- [BRIEF] Search the records for the string "agosto", then copy each line where it appears.

- [INFORMATION PROVIDED]
+ + + +
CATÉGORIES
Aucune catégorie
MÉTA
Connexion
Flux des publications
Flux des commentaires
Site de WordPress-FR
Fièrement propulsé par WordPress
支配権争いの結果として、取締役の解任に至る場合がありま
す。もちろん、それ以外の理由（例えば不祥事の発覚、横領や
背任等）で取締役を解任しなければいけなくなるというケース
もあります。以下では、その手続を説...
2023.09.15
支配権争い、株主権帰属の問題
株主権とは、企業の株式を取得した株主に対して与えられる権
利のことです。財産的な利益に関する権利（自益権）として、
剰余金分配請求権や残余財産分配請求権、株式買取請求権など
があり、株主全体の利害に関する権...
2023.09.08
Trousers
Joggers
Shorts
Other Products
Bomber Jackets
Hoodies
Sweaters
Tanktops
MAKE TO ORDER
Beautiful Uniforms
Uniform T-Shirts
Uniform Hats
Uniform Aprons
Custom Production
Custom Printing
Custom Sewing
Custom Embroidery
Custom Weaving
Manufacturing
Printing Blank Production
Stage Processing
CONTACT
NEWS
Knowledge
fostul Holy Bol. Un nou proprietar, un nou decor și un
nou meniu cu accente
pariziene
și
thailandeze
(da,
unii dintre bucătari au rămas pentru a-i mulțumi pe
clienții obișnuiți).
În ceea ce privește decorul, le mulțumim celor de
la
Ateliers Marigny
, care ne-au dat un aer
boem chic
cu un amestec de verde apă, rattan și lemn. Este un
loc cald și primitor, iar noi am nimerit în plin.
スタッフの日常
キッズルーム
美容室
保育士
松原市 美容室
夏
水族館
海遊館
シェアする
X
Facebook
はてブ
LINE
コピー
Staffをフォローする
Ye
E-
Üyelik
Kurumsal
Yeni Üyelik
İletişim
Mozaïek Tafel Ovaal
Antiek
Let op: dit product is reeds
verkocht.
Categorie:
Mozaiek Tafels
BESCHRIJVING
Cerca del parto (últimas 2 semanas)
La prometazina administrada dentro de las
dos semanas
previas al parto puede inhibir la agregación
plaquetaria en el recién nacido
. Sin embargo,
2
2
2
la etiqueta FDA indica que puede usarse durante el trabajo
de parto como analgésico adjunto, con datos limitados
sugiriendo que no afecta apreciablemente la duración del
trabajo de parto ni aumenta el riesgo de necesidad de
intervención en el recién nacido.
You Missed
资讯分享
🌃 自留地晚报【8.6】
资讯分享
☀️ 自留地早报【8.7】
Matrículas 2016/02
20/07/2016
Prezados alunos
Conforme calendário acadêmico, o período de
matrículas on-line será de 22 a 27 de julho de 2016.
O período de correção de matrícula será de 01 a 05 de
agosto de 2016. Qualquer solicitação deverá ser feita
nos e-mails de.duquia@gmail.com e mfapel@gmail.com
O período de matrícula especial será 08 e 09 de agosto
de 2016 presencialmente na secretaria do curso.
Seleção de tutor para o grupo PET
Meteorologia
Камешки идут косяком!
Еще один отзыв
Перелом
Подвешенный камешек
+ + + +
- [WRITTEN RESPONSE]
agosto de 2016. Qualquer solicitação deverá ser feita
O período de matrícula especial será 08 e 09 de agosto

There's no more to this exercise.